CoPaCabANi: Feasibility study for low-current conductive wood-based panels
Integrating lighting into furniture seems straightforward enough, but to do so without any wiring calls for a completely new solution. This is precisely what the ‘CoPaCabANi’ project is all about: developing conductive furniture panels.
- Lead school School of Architecture, Wood and Civil Engineering
- Institute Institute for Materials and Wood Technology
- Research unit Furniture Development
- Funding organisation Innosuisse
- Duration (planned) 03.08.2020 - 03.08.2022
- Project management Prof. Dr. Heiko Thömen
- Head of project Christof Tschannen
Prof. Dr. Heiko Thömen
Dr. Ali Shalbafan
- Keywords Wood-based materials; furniture, lighting; wireless conductivity
Contemporary furniture is hard to imagine without the integration of electronic components. But this also means new solutions need to be found for wiring in furniture. The Conductive Particleboard for Cabinets At Night (CoPaCabANi) project aims to supply electronic components with power without using wiring. The key principles of this approach were established in BFH’s ‘Smart Electronic Furniture’ project, which includes the concept of conductive panels. The wireless power supply of LED lighting, for example, opens up completely new and hitherto unknown possibilities for interior lighting or the illumination of furniture or wood surfaces and their role in design. The use of conductive panels makes the installation of LED lighting and other electronic components highly flexible, cable-free and cost-effective. This feasibility study covers key aspects of process engineering, material properties and production costs. It focuses on developing the conductive panels and their properties to provide a decision-making basis for further technology development with implementation partners.
Course of action
Standard wood-based panels do not conduct electricity. A small amount of conductive material must be added to panels to enable electrical conductivity. The predecessor project used carbon fibres for this purpose. In an initial stage, the project will now explore whether other additives can also be used to produce conductive panels. In a next stage, the panels will be developed using the new additives selected to achieve optimal conductivity using the minimum amount of additive. During the previous concept study problems were encountered achieving a homogeneous mixture of wood chippings and carbon fibres, which impacted on the panel surface, the appearance of the panel and its processability, e.g. coating. After the successful development of the conductive panel, the focus will shift to processing. Researchers will aim to establish whether the improvements to the panel resolve the issues faced or whether other reasons exist for poor processability. The goal is to develop and manufacture a demonstration product by the end of the project.
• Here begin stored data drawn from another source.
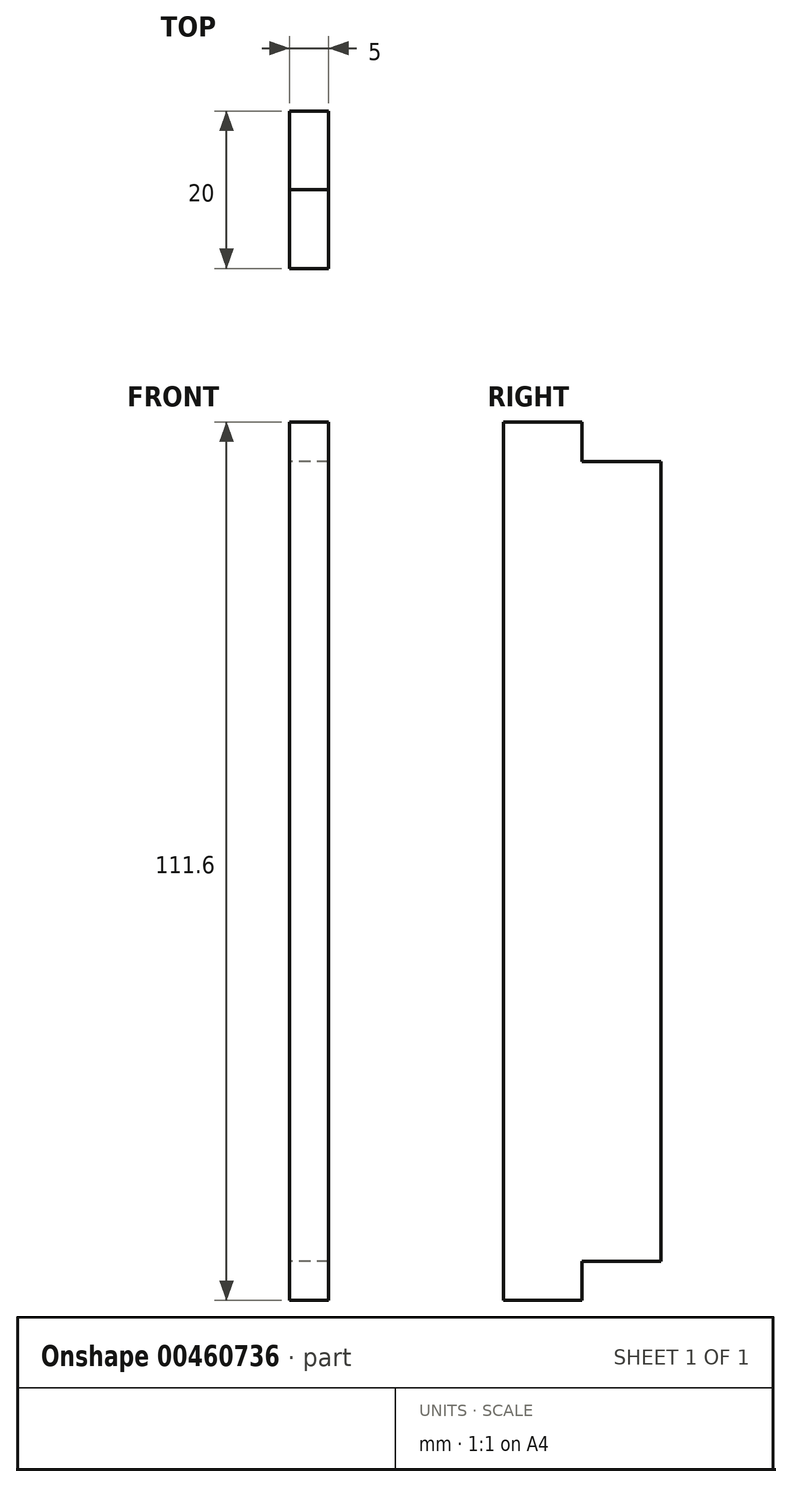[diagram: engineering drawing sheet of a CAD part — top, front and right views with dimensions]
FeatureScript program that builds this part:
annotation { "Feature Type Name" : "Feature", "Feature Type Description" : "" }
export const myFeature = defineFeature(function(context is Context, id is Id, definition is map)
    precondition{}
    {
        {
            var Q0;
            Q0=qCreatedBy(makeId("Right.planeOp"),FACE);
            var sketch = newSketch(context, id + "F0", { "sketchPlane" : qUnion([Q0])});
            skLineSegment(sketch, "E0", {"start": v(0, 0) * mm, "end": v(0, -101.6) * mm});
            skLineSegment(sketch, "E1", {"start": v(0, -101.6) * mm, "end": v(-10, -101.6) * mm});
            skLineSegment(sketch, "E2", {"start": v(-10, -101.6) * mm, "end": v(-10, -106.6) * mm});
            skLineSegment(sketch, "E3", {"start": v(-10, -106.6) * mm, "end": v(-20, -106.6) * mm});
            skLineSegment(sketch, "E4", {"start": v(-20, -106.6) * mm, "end": v(-20, -101.6) * mm});
            skLineSegment(sketch, "E5", {"start": v(-20, -101.6) * mm, "end": v(-20, 0) * mm});
            skLineSegment(sketch, "E6", {"start": v(-20, 0) * mm, "end": v(-20, 5) * mm});
            skLineSegment(sketch, "E7", {"start": v(-20, 5) * mm, "end": v(-10, 5) * mm});
            skLineSegment(sketch, "E8", {"start": v(-10, 5) * mm, "end": v(-10, 0) * mm});
            skLineSegment(sketch, "E9", {"start": v(-10, 0) * mm, "end": v(0, 0) * mm});
            skPoint(sketch, "E10", {"position": v(0, 5) * mm});
            skSolve(sketch);
        }
        {
            var Q0;
            Q0 = qSketchRegion(id + "F0", true);
            extrude(context, id + "F1", {"entities" : qUnion([Q0]), "depth" : 5 * mm});
        }
    });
The economic and ecological impact of the development will be evaluated in parallel. The study will place particular emphasis on options for recycling the panels or their individual components, resulting in a recycling concept for conductive wood-based panels.
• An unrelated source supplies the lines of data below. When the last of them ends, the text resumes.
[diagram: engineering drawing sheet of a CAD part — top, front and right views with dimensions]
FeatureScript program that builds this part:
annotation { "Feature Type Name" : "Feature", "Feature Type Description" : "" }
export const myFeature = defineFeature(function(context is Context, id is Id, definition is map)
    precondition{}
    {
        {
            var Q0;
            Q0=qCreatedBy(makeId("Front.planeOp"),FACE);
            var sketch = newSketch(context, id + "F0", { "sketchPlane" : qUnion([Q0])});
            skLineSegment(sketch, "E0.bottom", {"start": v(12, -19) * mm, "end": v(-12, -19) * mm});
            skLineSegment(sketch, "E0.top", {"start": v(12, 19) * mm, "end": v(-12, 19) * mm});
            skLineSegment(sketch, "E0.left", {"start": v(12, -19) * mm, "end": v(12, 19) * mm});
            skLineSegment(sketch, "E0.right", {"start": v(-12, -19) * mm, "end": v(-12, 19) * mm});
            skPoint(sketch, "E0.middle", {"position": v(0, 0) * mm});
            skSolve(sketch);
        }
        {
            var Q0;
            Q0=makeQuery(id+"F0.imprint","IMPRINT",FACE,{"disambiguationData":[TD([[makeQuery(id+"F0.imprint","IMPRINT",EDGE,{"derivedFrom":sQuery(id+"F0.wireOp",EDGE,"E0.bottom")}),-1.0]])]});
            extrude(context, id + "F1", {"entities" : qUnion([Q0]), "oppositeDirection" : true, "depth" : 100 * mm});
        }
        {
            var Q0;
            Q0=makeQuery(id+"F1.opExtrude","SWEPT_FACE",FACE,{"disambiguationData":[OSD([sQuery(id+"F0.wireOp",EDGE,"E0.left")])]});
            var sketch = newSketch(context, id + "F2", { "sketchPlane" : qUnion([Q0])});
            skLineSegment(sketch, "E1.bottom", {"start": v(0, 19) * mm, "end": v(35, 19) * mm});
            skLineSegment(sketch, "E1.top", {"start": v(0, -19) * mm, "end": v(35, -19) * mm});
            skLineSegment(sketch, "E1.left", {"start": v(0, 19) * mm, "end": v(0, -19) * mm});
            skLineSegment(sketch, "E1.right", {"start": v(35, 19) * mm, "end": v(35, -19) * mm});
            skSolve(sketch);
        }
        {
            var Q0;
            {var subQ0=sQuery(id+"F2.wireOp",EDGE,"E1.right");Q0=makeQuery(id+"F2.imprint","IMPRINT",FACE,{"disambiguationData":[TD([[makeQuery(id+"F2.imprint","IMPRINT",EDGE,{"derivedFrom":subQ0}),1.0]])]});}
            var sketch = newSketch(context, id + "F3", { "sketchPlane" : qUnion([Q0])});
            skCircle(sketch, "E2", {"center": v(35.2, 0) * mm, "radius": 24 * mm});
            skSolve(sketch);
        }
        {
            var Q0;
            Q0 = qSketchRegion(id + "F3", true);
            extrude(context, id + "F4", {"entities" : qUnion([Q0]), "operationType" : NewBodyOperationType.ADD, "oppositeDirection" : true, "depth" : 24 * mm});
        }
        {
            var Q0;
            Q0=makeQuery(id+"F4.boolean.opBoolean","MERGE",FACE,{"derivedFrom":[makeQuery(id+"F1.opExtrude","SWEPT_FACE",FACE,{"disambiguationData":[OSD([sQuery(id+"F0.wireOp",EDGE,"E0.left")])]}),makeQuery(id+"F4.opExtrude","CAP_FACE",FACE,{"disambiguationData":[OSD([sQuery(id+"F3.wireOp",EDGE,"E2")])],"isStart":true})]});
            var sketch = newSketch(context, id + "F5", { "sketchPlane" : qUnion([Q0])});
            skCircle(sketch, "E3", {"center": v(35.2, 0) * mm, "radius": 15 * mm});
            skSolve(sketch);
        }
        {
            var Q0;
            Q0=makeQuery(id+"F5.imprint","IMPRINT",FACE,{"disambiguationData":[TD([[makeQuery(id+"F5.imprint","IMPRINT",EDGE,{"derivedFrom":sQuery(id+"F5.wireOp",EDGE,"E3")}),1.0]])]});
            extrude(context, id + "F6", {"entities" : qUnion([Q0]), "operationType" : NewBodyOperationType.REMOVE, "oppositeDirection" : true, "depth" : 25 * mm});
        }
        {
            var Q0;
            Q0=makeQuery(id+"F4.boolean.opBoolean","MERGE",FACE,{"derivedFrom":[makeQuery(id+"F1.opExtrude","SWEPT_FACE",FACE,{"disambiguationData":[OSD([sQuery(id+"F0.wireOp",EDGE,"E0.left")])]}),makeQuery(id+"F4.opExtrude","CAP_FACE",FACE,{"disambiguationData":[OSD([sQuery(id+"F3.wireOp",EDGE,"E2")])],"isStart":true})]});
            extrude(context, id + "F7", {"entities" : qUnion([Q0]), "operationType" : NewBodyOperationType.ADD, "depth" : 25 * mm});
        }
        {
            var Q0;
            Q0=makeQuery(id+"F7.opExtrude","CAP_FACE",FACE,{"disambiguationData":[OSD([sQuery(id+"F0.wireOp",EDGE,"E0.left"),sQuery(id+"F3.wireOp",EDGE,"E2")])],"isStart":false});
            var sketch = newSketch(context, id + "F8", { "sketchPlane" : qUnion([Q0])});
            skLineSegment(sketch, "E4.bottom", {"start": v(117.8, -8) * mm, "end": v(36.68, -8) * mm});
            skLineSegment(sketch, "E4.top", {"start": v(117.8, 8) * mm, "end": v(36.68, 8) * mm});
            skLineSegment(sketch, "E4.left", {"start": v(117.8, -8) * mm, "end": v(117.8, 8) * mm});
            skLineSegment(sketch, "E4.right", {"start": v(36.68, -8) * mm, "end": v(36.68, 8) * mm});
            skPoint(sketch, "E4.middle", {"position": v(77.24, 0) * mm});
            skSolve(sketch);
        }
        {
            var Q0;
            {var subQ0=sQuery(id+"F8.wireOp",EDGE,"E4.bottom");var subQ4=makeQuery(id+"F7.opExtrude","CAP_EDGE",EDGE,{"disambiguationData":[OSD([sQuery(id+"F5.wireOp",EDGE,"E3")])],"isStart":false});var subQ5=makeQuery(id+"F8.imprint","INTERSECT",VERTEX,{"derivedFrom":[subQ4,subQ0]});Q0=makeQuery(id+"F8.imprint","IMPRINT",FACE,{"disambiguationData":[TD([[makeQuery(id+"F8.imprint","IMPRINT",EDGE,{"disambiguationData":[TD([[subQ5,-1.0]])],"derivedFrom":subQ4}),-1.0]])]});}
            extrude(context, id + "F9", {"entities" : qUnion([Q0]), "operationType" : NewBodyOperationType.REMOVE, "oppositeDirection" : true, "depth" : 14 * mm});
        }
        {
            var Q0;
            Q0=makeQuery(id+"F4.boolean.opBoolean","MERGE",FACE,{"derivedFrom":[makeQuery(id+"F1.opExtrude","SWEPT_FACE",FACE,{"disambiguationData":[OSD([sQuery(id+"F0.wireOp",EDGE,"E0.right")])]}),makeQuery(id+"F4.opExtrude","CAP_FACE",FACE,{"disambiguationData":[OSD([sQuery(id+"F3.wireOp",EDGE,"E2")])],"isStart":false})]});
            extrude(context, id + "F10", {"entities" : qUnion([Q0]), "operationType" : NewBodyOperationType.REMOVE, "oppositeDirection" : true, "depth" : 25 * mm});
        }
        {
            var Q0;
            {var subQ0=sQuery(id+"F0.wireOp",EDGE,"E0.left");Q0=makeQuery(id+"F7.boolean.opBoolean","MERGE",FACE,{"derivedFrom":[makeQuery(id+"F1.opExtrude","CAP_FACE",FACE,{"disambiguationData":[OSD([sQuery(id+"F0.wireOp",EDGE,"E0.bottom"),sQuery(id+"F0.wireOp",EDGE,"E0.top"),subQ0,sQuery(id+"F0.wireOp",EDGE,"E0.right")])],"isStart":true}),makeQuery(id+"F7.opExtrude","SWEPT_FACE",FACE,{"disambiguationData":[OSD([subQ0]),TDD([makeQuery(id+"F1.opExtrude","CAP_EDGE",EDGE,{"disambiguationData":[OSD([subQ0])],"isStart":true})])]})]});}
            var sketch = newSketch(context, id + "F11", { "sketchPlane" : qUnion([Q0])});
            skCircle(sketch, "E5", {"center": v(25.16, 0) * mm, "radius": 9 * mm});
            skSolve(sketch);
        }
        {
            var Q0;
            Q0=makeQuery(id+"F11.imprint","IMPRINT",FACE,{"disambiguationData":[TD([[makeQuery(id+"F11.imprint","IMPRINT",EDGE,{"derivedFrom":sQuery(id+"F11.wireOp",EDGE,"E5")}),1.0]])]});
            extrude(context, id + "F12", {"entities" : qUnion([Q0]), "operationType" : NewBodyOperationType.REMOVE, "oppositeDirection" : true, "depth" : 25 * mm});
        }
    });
Even after the analysis of other additives, carbon fibres still produce the best results for improving conductivity in wood-based materials. A process has been developed which enables the creation of an almost perfectly homogeneous mixture of wood chippings/fibres and carbon fibres. Due to the improved mixing, the proportion of carbon fibres could also be significantly reduced. Although fewer carbon fibres are used, the conductance is at least as good as before and, in some cases, even better than in the concept study. To guarantee good further processing, the structure of the board was changed. Previously, a 3-layer layering of the materials was used. The optimised board consists of five layers, whereby the outer layers correspond to the surface of conventional wood-based materials. In the process, not more material was used overall, but rather the materials were distributed differently. The proportion of carbon fibres could be further reduced, as the conductive layer per layer is now only approx. 1.5 mm thick. Overall, the proportion of carbon fibres in relation to the wood mass was reduced to less than 1 % with significantly better conductivity compared to the concept study. A demonstration object was made from the panels. The surfaces of the panel could be coated with veneer and the lighting in the furniture works perfectly without cables. A concept for the recyclability of the panels was also developed.
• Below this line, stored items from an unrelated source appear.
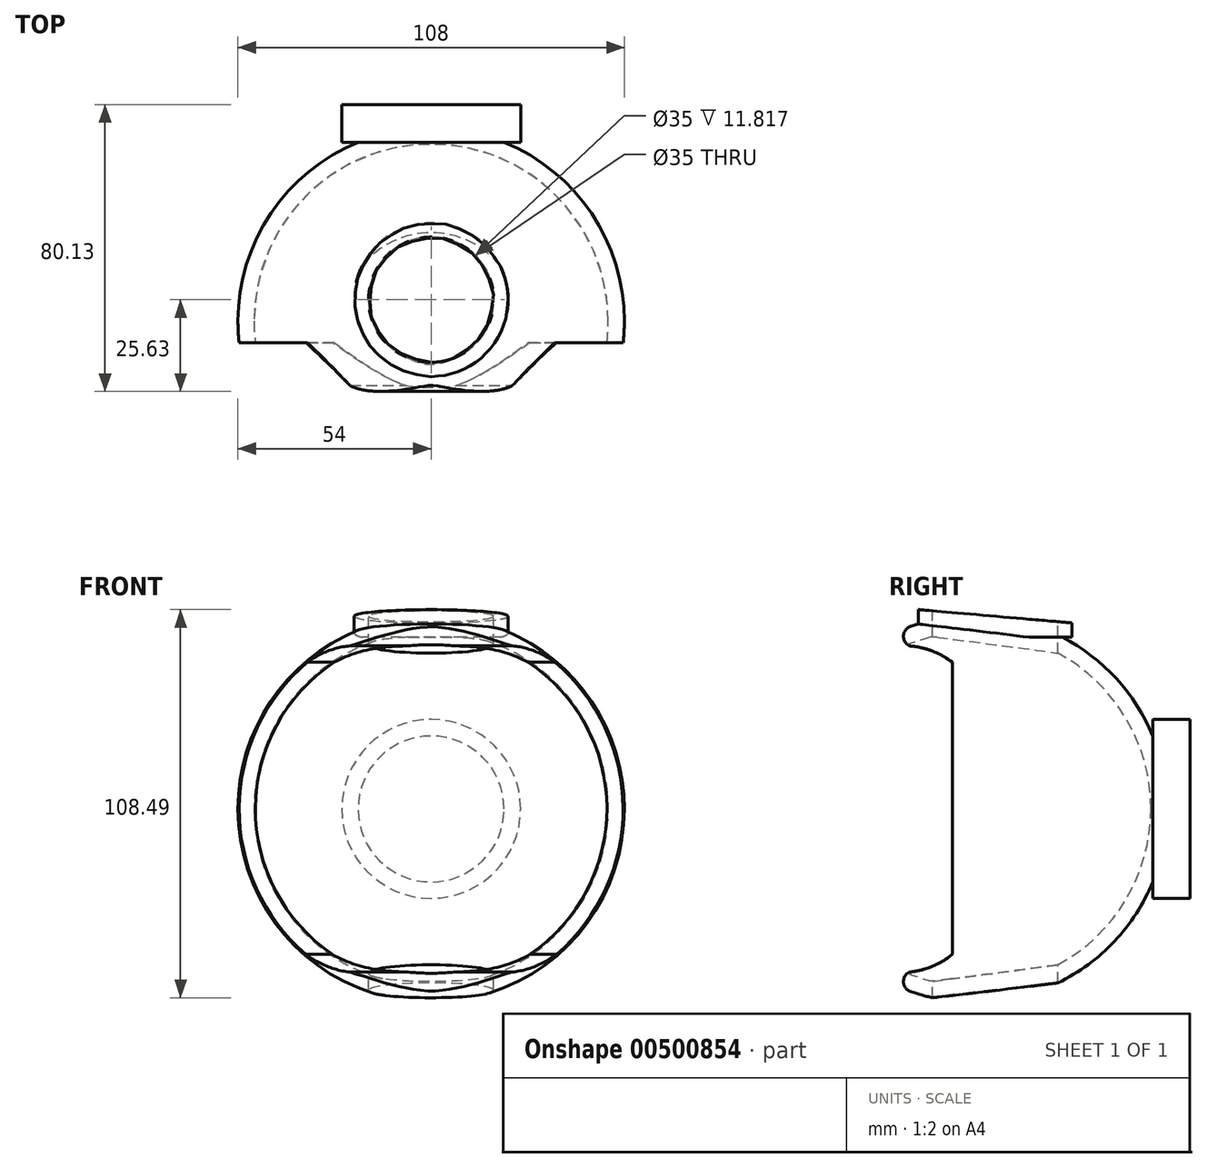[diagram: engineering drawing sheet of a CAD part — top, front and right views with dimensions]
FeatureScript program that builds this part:
annotation { "Feature Type Name" : "Feature", "Feature Type Description" : "" }
export const myFeature = defineFeature(function(context is Context, id is Id, definition is map)
    precondition{}
    {
        {
            var Q0;
            Q0=qCreatedBy(makeId("Front.planeOp"),FACE);
            var sketch = newSketch(context, id + "F0", { "sketchPlane" : qUnion([Q0])});
            skArc(sketch, "E0", {"start": v(54, 0) * mm, "mid": v(0, 54) * mm, "end": v(-54, 0) * mm});
            skArc(sketch, "E1", {"start": v(49.5, 0) * mm, "mid": v(0, 49.5) * mm, "end": v(-49.5, 0) * mm});
            skLineSegment(sketch, "E2", {"start": v(-54, 0) * mm, "end": v(-49.5, 0) * mm});
            skLineSegment(sketch, "E3", {"start": v(54, 0) * mm, "end": v(49.5, 0) * mm});
            skSolve(sketch);
        }
        {
            var Q0;
            Q0=qSketchRegion(id+"F0",true);
            var Q1;
            Q1=sQuery(id+"F0.wireOp",EDGE,"E2");
            revolve(context, id + "F1", {"entities" : qUnion([Q0]), "axis" : qUnion([Q1]), "revolveType" : RevolveType.FULL});
        }
        {
            var Q0;
            Q0=qCreatedBy(makeId("Right.planeOp"),FACE);
            cPlane(context, id + "F2", {"entities" : qUnion([Q0]), "cplaneType" : CPlaneType.OFFSET, "offset" : 54 * mm, "width" : 150 * mm, "height" : 150 * mm});
        }
        {
            var Q0;
            Q0=qCreatedBy(id+"F2.planeOp",FACE);
            var sketch = newSketch(context, id + "F3", { "sketchPlane" : qUnion([Q0])});
            skCircle(sketch, "E4", {"center": v(0, 0) * mm, "radius": 54 * mm});
            skCircle(sketch, "E5", {"center": v(0, 0) * mm, "radius": 49 * mm});
            skPoint(sketch, "E6", {"position": v(54, 0) * mm});
            skLineSegment(sketch, "E7", {"start": v(54, 0) * mm, "end": v(54, 65) * mm, "construction": true});
            skLineSegment(sketch, "E8", {"start": v(54, 0) * mm, "end": v(54, -65) * mm, "construction": true});
            skPoint(sketch, "E9", {"position": v(0, 54) * mm});
            skPoint(sketch, "E10", {"position": v(-18, 54) * mm});
            skPoint(sketch, "E11", {"position": v(0, 49) * mm});
            skPoint(sketch, "E12", {"position": v(-6, 49) * mm});
            skLineSegment(sketch, "E13", {"start": v(-18, 54) * mm, "end": v(-18, -50.91) * mm, "construction": true});
            skLineSegment(sketch, "E14", {"start": v(-18, 50.91) * mm, "end": v(-18, 45.57) * mm});
            skLineSegment(sketch, "E15", {"start": v(-18, -50.91) * mm, "end": v(-18, -45.57) * mm});
            skPoint(sketch, "E16", {"position": v(-6, 41) * mm});
            skPoint(sketch, "E17", {"position": v(-6, -48.63) * mm});
            skPoint(sketch, "E18", {"position": v(-6, -40.63) * mm});
            skLineSegment(sketch, "E19", {"start": v(-6, 41) * mm, "end": v(-6, -40.63) * mm});
            skArc(sketch, "E20", {"start": v(-18, -45.57) * mm, "mid": v(-11.63, -44) * mm, "end": v(-6, -40.63) * mm});
            skArc(sketch, "E21", {"start": v(-6, 41) * mm, "mid": v(-11.66, 44.18) * mm, "end": v(-18, 45.57) * mm});
            skArc(sketch, "E22", {"start": v(-18, 50.91) * mm, "mid": v(-19.63, 48.24) * mm, "end": v(-18, 45.57) * mm});
            skArc(sketch, "E23", {"start": v(-18, -45.57) * mm, "mid": v(-19.63, -48.24) * mm, "end": v(-18, -50.91) * mm});
            skSolve(sketch);
        }
        {
            var Q0;
            Q0=makeQuery(id+"F3.imprint","IMPRINT",FACE,{"disambiguationData":[TD([[makeQuery(id+"F3.imprint","IMPRINT",EDGE,{"derivedFrom":sQuery(id+"F3.wireOp",EDGE,"E19")}),-1.0]])]});
            var Q1;
            {var subQ0=sQuery(id+"F3.wireOp",EDGE,"E22");Q1=makeQuery(id+"F3.imprint","IMPRINT",FACE,{"disambiguationData":[TD([[makeQuery(id+"F3.imprint","IMPRINT",EDGE,{"derivedFrom":subQ0}),-1.0]])]});}
            extrude(context, id + "F4", {"entities" : qUnion([Q0, Q1]), "operationType" : NewBodyOperationType.REMOVE, "oppositeDirection" : true, "depth" : 108 * mm});
        }
        {
            var Q0;
            Q0=qCreatedBy(makeId("Top.planeOp"),FACE);
            cPlane(context, id + "F5", {"entities" : qUnion([Q0]), "cplaneType" : CPlaneType.OFFSET, "offset" : 54 * mm, "width" : 150 * mm, "height" : 150 * mm});
        }
        {
            var Q0;
            Q0=qCreatedBy(id+"F5.planeOp",FACE);
            var sketch = newSketch(context, id + "F6", { "sketchPlane" : qUnion([Q0])});
            skPoint(sketch, "E24", {"position": v(0, -18) * mm});
            skPoint(sketch, "E25", {"position": v(0, 6) * mm});
            skCircle(sketch, "E26", {"center": v(0, 6) * mm, "radius": 17.5 * mm});
            skSolve(sketch);
        }
        {
            var Q0;
            Q0=qSketchRegion(id+"F6",true);
            extrude(context, id + "F7", {"entities" : qUnion([Q0]), "operationType" : NewBodyOperationType.REMOVE, "oppositeDirection" : true, "depth" : 108 * mm});
        }
        {
            var Q0;
            Q0=qCreatedBy(makeId("Front.planeOp"),FACE);
            cPlane(context, id + "F8", {"entities" : qUnion([Q0]), "cplaneType" : CPlaneType.OFFSET, "offset" : 50 * mm, "oppositeDirection" : true, "width" : 150 * mm, "height" : 150 * mm});
        }
        {
            var Q0;
            Q0=qCreatedBy(id+"F8.planeOp",FACE);
            var sketch = newSketch(context, id + "F9", { "sketchPlane" : qUnion([Q0])});
            skCircle(sketch, "E27", {"center": v(0, 0) * mm, "radius": 25 * mm});
            skSolve(sketch);
        }
        {
            var Q0;
            Q0=qSketchRegion(id+"F9",true);
            extrude(context, id + "F10", {"entities" : qUnion([Q0]), "operationType" : NewBodyOperationType.ADD, "oppositeDirection" : true, "depth" : 10.5 * mm});
        }
        {
            var Q0;
            Q0=qCreatedBy(id+"F5.planeOp",FACE);
            cPlane(context, id + "F11", {"entities" : qUnion([Q0]), "cplaneType" : CPlaneType.OFFSET, "offset" : 4 * mm, "width" : 150 * mm, "height" : 150 * mm});
        }
        {
            var Q0;
            Q0=qCreatedBy(id+"F11.planeOp",FACE);
            var sketch = newSketch(context, id + "F12", { "sketchPlane" : qUnion([Q0])});
            skCircle(sketch, "E28.0", {"center": v(0, 6) * mm, "radius": 17.5 * mm});
            skCircle(sketch, "E29", {"center": v(0, 6) * mm, "radius": 21.5 * mm});
            skSolve(sketch);
        }
        {
            var Q0;
            Q0=qSketchRegion(id+"F12",true);
            extrude(context, id + "F13", {"entities" : qUnion([Q0]), "operationType" : NewBodyOperationType.ADD, "oppositeDirection" : true, "depth" : 10 * mm});
        }
        {
            var Q0;
            Q0=qCreatedBy(makeId("Right.planeOp"),FACE);
            var sketch = newSketch(context, id + "F14", { "sketchPlane" : qUnion([Q0])});
            skFitSpline(sketch, "E30.0", {"points": [v(15.48, 48) * mm, v(14.66, 48.1) * mm, v(12.99, 48.31) * mm, v(10.81, 48.58) * mm, v(9.03, 48.8) * mm, v(7.21, 49.02) * mm, v(4.96, 49.3) * mm, v(2.72, 49.57) * mm, v(0.93, 49.78) * mm, v(-0.82, 50) * mm, v(-2.5, 50.2) * mm, v(-4.12, 50.4) * mm, v(-5.3, 50.53) * mm, v(-6.45, 50.67) * mm, v(-7.89, 50.84) * mm, v(-9.22, 51) * mm, v(-10.44, 51.14) * mm, v(-11.58, 51.27) * mm, v(-12.8, 51.41) * mm, v(-13.79, 51.53) * mm, v(-14.42, 51.6) * mm, v(-14.94, 51.66) * mm, v(-15.38, 51.71) * mm, v(-15.5, 51.73) * mm, v(-15.5, 51.73) * mm]});
            skPoint(sketch, "E31", {"position": v(-15.5, 55.73) * mm});
            skLineSegment(sketch, "E32.0", {"start": v(15.48, 48) * mm, "end": v(27.5, 48) * mm});
            skPoint(sketch, "E33", {"position": v(27.5, 52) * mm});
            skLineSegment(sketch, "E34", {"start": v(-15.5, 55.73) * mm, "end": v(27.5, 52) * mm});
            skLineSegment(sketch, "E35.0", {"start": v(-15.5, 58) * mm, "end": v(27.5, 58) * mm});
            skLineSegment(sketch, "E36", {"start": v(27.5, 58) * mm, "end": v(27.5, 52) * mm});
            skLineSegment(sketch, "E37", {"start": v(-15.5, 58) * mm, "end": v(-15.5, 55.73) * mm});
            skLineSegment(sketch, "E38", {"start": v(-15.5, 58) * mm, "end": v(-16.5, 58) * mm});
            skLineSegment(sketch, "E39", {"start": v(-16.5, 58) * mm, "end": v(-16.5, 55.72) * mm});
            skLineSegment(sketch, "E40", {"start": v(-16.5, 55.72) * mm, "end": v(-15.5, 55.73) * mm});
            skSolve(sketch);
        }
        {
            var Q0;
            Q0=qSketchRegion(id+"F14",true);
            extrude(context, id + "F15", {"entities" : qUnion([Q0]), "operationType" : NewBodyOperationType.REMOVE, "endBound" : BoundingType.SYMMETRIC, "oppositeDirection" : true, "depth" : 45 * mm});
        }
    });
The low-current conductive furniture panels and an LED connector for triple-layer panels developed by us have meanwhile been registered for patent. If the feasibility study is successful, it is planned to further develop the product or idea to market maturity together with an implementation partner. In the current feasibility study, discussions have already been held with possible partners both in Switzerland and internationally. There is great interest on the part of the furniture and furniture supply industry.